◆ YOUR TASK: Search the records for the string "الباب", and show each line where it appears.

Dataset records
◇ ◇ ◇ ◇

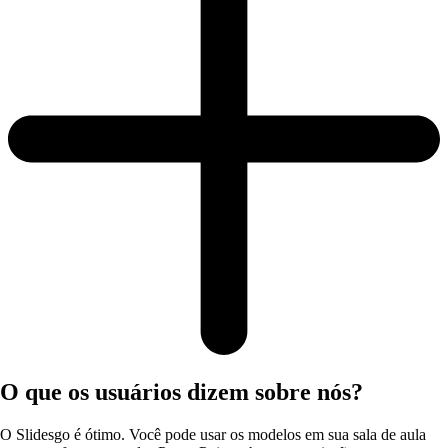
O que os usuários dizem sobre nós?
O Slidesgo é ótimo. Você pode usar os modelos em sua sala de aula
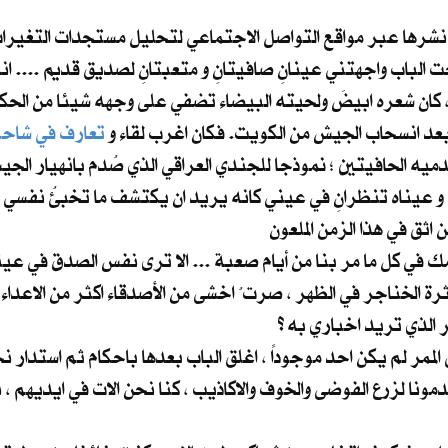
نشرها عبر مواقع التواصل الاجتماعي لتحليل مستجدات التغيرات 
 الباب واجهتني عينانِ صافيتانِ و متعبتانِ لصديق قديم .... ان
ا ، كان شعره ابيضَ ولحيته البيضاء تضفي على وجهه شيئا من الحكم
تعارف في شاحن
دميه الحافيتين ؛ نموذجا للجندي العراقي الذي صُدم بانهيار الج
و عيناه تنظرانِ في عيني كانه يريد ان يكتشف ما تخبئُ نفسي و
الممر لم يكن احد موجوداً ، اغلق الباب بعدها باحكام ثم استدا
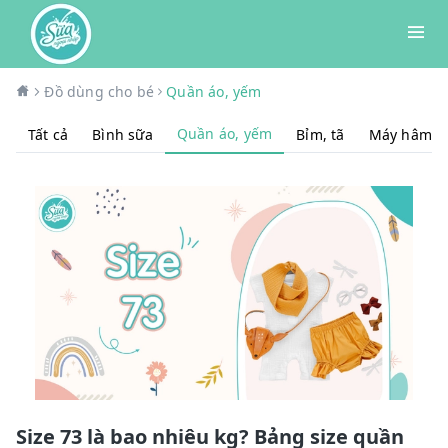
Đồ dùng cho bé
Quần áo, yếm
Quần áo, yếm
Tất cả
Bình sữa
Bỉm, tã
Máy hâm, t
Size 73 là bao nhiêu kg? Bảng size quần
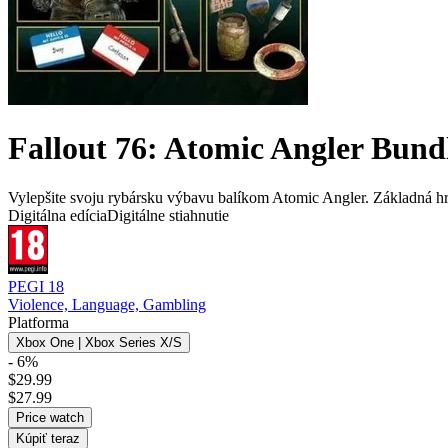
Fallout 76: Atomic Angler Bund
Vylepšite svoju rybársku výbavu balíkom Atomic Angler. Základná hr
Digitálna edícia
Digitálne stiahnutie
PEGI 18
Violence, Language, Gambling
Platforma
Xbox One | Xbox Series X/S
- 6%
$29.99
$27.99
Price watch
Kúpiť teraz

◇ ◇ ◇ ◇

◆ PROBLEM SOLUTION:
 الباب واجهتني عينانِ صافيتانِ و متعبتانِ لصديق قديم .... ان
الممر لم يكن احد موجوداً ، اغلق الباب بعدها باحكام ثم استدا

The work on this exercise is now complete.